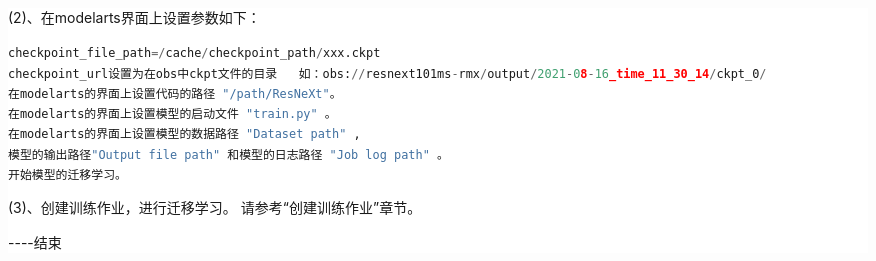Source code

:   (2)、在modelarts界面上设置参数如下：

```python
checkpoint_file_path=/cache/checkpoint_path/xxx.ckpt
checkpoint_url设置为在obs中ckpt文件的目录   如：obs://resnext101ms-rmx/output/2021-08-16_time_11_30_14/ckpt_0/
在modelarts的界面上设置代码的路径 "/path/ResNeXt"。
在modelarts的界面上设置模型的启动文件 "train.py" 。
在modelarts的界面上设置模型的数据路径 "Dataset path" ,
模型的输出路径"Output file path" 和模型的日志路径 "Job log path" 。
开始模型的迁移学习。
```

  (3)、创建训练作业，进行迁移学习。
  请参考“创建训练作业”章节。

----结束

• • • • •

> [EXERCISE OBJECTIVE]: Once the pictures are removed, write out all of the entries above exactly.

> [FINISHED EXERCISE]:
Source code

:   (2)、在modelarts界面上设置参数如下：

```python
checkpoint_file_path=/cache/checkpoint_path/xxx.ckpt
checkpoint_url设置为在obs中ckpt文件的目录   如：obs://resnext101ms-rmx/output/2021-08-16_time_11_30_14/ckpt_0/
在modelarts的界面上设置代码的路径 "/path/ResNeXt"。
在modelarts的界面上设置模型的启动文件 "train.py" 。
在modelarts的界面上设置模型的数据路径 "Dataset path" ,
模型的输出路径"Output file path" 和模型的日志路径 "Job log path" 。
开始模型的迁移学习。
```

  (3)、创建训练作业，进行迁移学习。
  请参考“创建训练作业”章节。

----结束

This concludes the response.